Le marketing des compagnies de croisières

Entrevues Luc Dupont
Après le naufrage du Costa Concordia, il m’apparaît opportun de se pencher sur l’industrie de la croisière ou, si vous aimez mieux, de ce qu’on appelle communément le marketing de la croisière, une industrie qui génère un chiffre d’affaires de 30 milliards $ annuellement. 

L’industrie de la croisière est un oligopole dominé par trois joueurs clés : Carnival, Norwegian Cruise Line (NCL) et Royal Caribbean. 

(Plus récemment, il faut ajouter à ce trio la firme Disney qui a fait l’acquisition de quatre paquebots afin de viser le marché des plus jeunes. En 2010, on estime que 1,6 million d’enfants ont fait une croisière avec papa et/ou maman, un marché fort prometteur). 

Comme je le mentionne en entrevue avec Gilles Parent du FM93, Carnival domine actuellement l’industrie de la croisière avec 50 % du marché, suivi par Royal Caribbean (24 % du marché / 7 des 10 paquebots les plus grands du monde dont l’Allure of the Seas et l’Oasis of the Seas, deux bateaux deux fois plus longs que le Titanic et qui contiennent jusqu’à 8500 personnes chacun) et Norwegian Cruise Line ou NCL avec 8 % du marché. 

Le géant Carnival, le Coca-Cola de l’industrie de la croisière, a été fondé par Ted Arison en 1972. La firme compte aujourd’hui 65 000 employés et opère sous 10 marques différentes, dont Carnival, Princess, Holland, Costa et Cunard. 

Dans les faits, Arison et Knut Kloster (de Norwegian Cruise Line) sont à l’origine du marketing de la croisère, un repositionnement qui sauvera l’industrie de la croisière de la faillite dans les années 60 et 70. 

Fait à noter, Arison et Kloster étaient des partenaires lors de la création de Norwegian Cruise Line avant de se séparer sur un différent monétaire. Ces deux génies de l’industrie comprennent intuitivement qu’avec l’arrivée de l’avion à réacteur au début des années 60, la croisière transatlantique est un produit en voie de disparition.  

Dans ce contexte, ils mettent au point la recette marketing du futur. L’industrie de la croisière reposera dorénavant sur le divertissement, ce qu’Arison appellera les « Fun Ships » sur lesquels on retrouvera tantôt golf, patinoire, piste de jogging, carrousel, bars, salles de spectacles, gymnase, cinéma, librairie, piscine, spa, casino, terrain de basketball, etc. 
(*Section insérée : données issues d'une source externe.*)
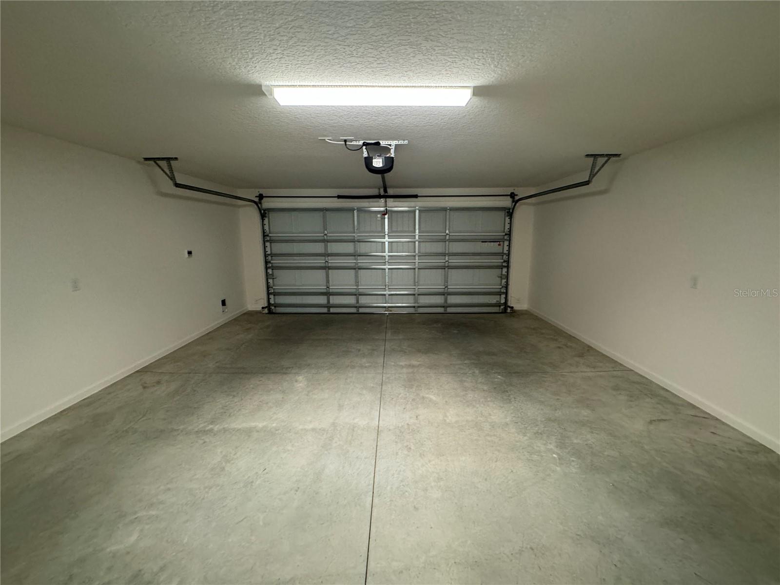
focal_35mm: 14
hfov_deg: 102.1
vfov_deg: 85.7
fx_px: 315
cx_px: 390
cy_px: 292
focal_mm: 2.22
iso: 320
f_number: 2.2
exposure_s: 1/60
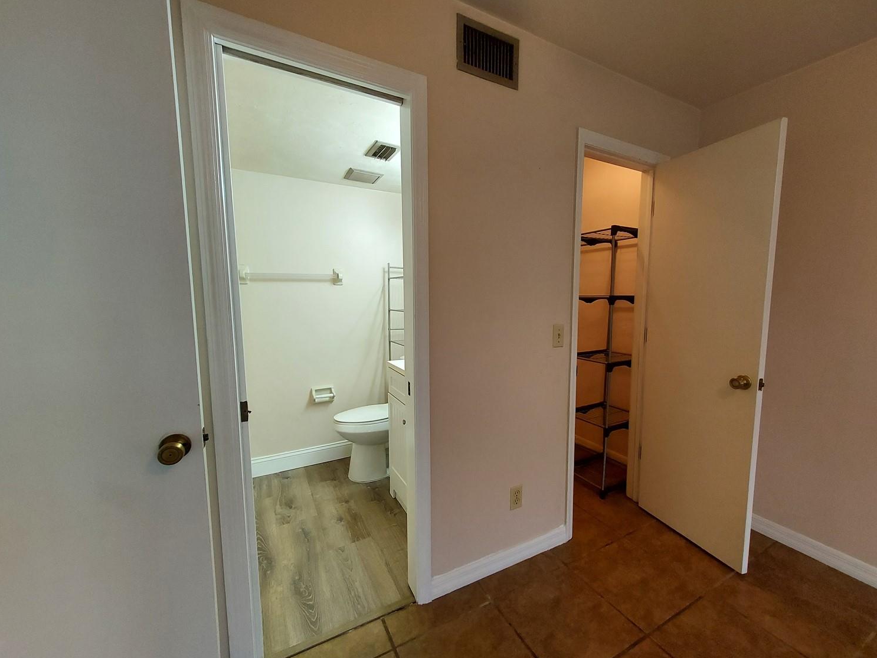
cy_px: 334
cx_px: 462
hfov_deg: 102.0
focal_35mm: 14
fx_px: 355
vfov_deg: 85.7
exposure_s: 1/60
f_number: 2.2
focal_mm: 1.74
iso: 200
Arison initiera aussi la pub TV en 1984, aidé en cela par l’émission de télévision Love Boat mettant en vedette un paquebot de Princess, une entreprise qui sera éventuellement acquise par Carnival.
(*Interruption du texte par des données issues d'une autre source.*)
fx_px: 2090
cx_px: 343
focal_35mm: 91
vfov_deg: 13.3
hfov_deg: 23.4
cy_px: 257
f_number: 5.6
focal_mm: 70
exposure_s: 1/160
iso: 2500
Pour assurer un flot continu de clientèle et de revenu, Arison et Kloster comprennent qu’il faudra également démocratiser la croisière et s’assurer que la classe moyenne puisse monter à bord. Car une fois sur le bateau, tous les espoirs de dépenses sont évidemment permis…

Depuis 2000, 13 à 15 millions de clients sillonnent les mers du globe sur un navire de croisière, en moyenne chaque année (21 millions de voyageurs en 2010 grâce aux 100 nouveaux bateaux construits depuis 2000). 

Au dernière nouvelle, l’industrie croît au rythme de 5 % par an. Statistiquement, plus de 80 % de la clientèle est Américaine avec une moyenne d’âge de 48 ans et un salaire moyen de 109 000 $. 

Bien sûr, il sera intéressant de voir si le naufrage du Costa Concordia aura un impact à long terme sur l’industrie, ce dont je doute fortement. Mais comme je le mentionne en entrevue à Diane Tremblay, journaliste au Journal de Québec, l’image de la croisière, forme sécuritaire de divertissement, est peut-être en mutation. Et parions que pour un temps, la course au gigantisme va ralenir.